To rigorously assess Balefire’s performance, we established two benchmarks using video footage from all deployment locations. These benchmarks utilized three main performance metrics — accuracy, precision, and our newly defined strict precision — to evaluate and compare the efficacy of Balefire across its three iterations and various experimental modifications. This comprehensive approach has been instrumental in refining Balefire’s capabilities and ensuring its operational effectiveness for NEA.
Lessons Learned
Some valuable non-technical lessons that I have learnt from working on Balefire include:
- Revisiting Old Solutions: Previously discarded ideas should be reassessed from time to time, as they might offer unexpected benefits in a different context. For instance, the reidentification model was initially set aside after not working well together with the object tracker for real-time tracking.

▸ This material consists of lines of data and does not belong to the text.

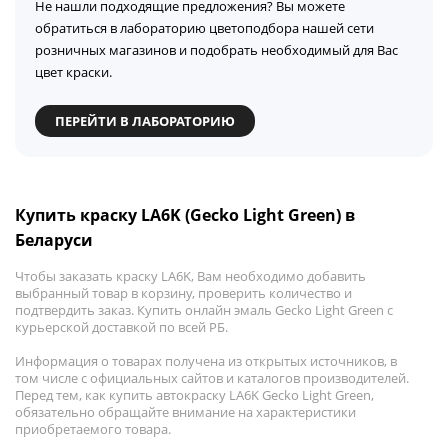
Не нашли подходящие предложения? Вы можете
обратиться в лабораторию цветоподбора нашей сети
розничных магазинов и подобрать необходимый для Вас
цвет краски.
ПЕРЕЙТИ В ЛАБОРАТОРИЮ
Купить краску LA6K (Gecko Light Green) в
Беларуси
Чтобы заказать краску LA6K, Вам необходимо добавить
выбранный товар в корзину, проверить количество и
подтвердить заказ. Купить онлайн эмаль Gecko Light Green с
курьерской доставкой по всей РБ.
Информация о товарах получена из открытых источников, в
том числе с официальных сайтов и каталогов производителей.
Перед тем, как купить автокраску LA6K Gecko Light Green,
обязательно обращайте внимание на характеристики
приобретаемого товара.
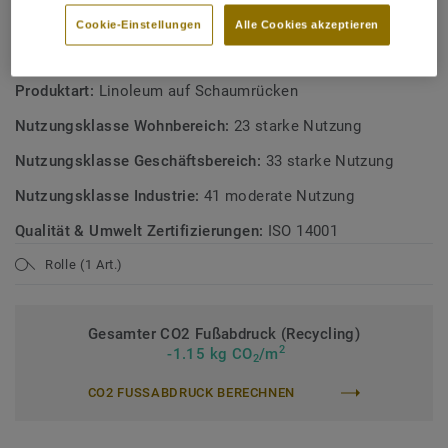
Österreichisches Umweltzeichen
Cookie-Einstellungen
Alle Cookies akzeptieren
TECHNISCHE DATEN
Produktart:
Linoleum auf Schaumrücken
Nutzungsklasse Wohnbereich:
23 starke Nutzung
Nutzungsklasse Geschäftsbereich:
33 starke Nutzung
Nutzungsklasse Industrie:
41 moderate Nutzung
Qualität & Umwelt Zertifizierungen:
ISO 14001
Rolle (1 Art.)
Gesamter CO2 Fußabdruck (Recycling)
2
-1.15 kg CO
/m
2
CO2 FUSSABDRUCK BERECHNEN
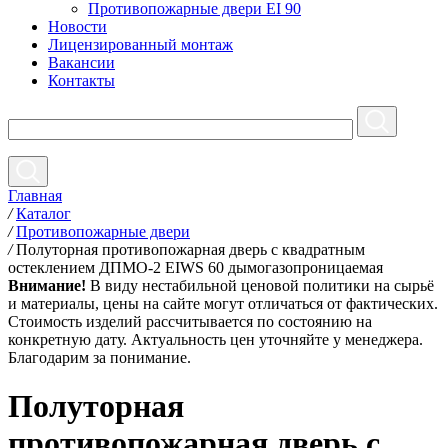
Противопожарные двери EI 90
Новости
Лицензированный монтаж
Вакансии
Контакты
Главная
/
Каталог
/
Противопожарные двери
/
Полуторная противопожарная дверь с квадратным
остеклением ДПМО-2 EIWS 60 дымогазопроницаемая
Внимание!
В виду нестабильной ценовой политики на сырьё
и материалы, цены на сайте могут отличаться от фактических.
Стоимость изделий рассчитывается по состоянию на
конкретную дату. Актуальность цен уточняйте у менеджера.
Благодарим за понимание.
Полуторная
противопожарная дверь с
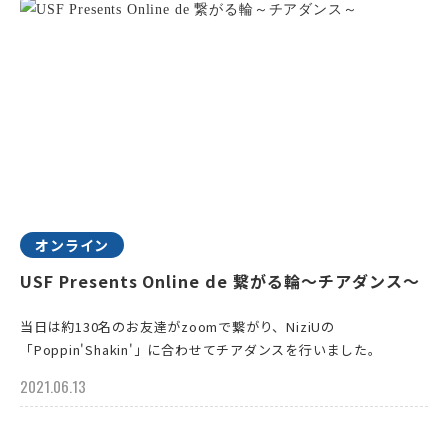
オンライン
USF Presents Online de 繋がる輪～チアダンス～
当日は約130名のお友達がzoomで繋がり、NiziUの
「Poppin'Shakin'」に合わせてチアダンスを行いました。
2021.06.13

In subsequent iterations, I tried reintegrating this model from another perspective, and this resulted in a significant improvement in Balefire’s performance.
- The Swiss Cheese Approach: For Balefire, we embraced the Swiss Cheese Model of Risk, a concept traditionally used in risk management and safety engineering. This model visualizes a system’s defenses as layers of Swiss cheese, where each layer represents a safeguard, and the holes symbolize potential failures or weaknesses. The key is that the weaknesses in one layer are covered by another, reducing errors overall.
- Reality Check on Academic Benchmarks: New model releases, while impressive on research benchmarks, often fall short in real-world applications as these benchmarks often do not adequately represent the challenges and nuances that can arise in practical settings. There needs to be real-world, context-specific internal benchmarks developed to properly evaluate experiments.
- Resourcefulness and Pragmatism: Innovation doesn’t always mean inventing something entirely new. Often, the most efficient solutions come from creatively using existing resources and technologies. It’s crucial, however, to be mindful of legal aspects like software licenses when utilizing available tools.
These insights are often reiterated by many AI practitioners but only become profoundly meaningful when experienced firsthand.
Conclusion
Deploying complex AI systems at the edge, as we do at DSAID, presents a unique set of challenges and opportunities distinct from traditional cloud-based solutions. Edge computing, characterized by its limited computational capacity compared to cloud environments, necessitates a fundamentally different approach to AI algorithm optimization. The evolution of the Balefire project underlines the importance of a tailored approach to edge AI deployment. This project has shown how technical expertise must be integrated with a profound understanding of the specific operational needs. In the case of NEA’s requirements, it was evident that off-the-shelf models were insufficient, leading us to develop bespoke solutions that precisely addressed the unique challenges at hand.
Looking ahead, the future of edge AI remains vibrant. With recent developments like the impressive benchmark results achieved by vision models on the Raspberry Pi 5, and the substantially enhanced capabilities of the Jetson Orin platform, the field of edge AI is at the forefront of technological innovation. These advancements open a plethora of exciting possibilities for us at DSAID. From enhancing public service delivery to exploring new realms of AI applications, the future of edge AI is replete with opportunities for groundbreaking tech for public good.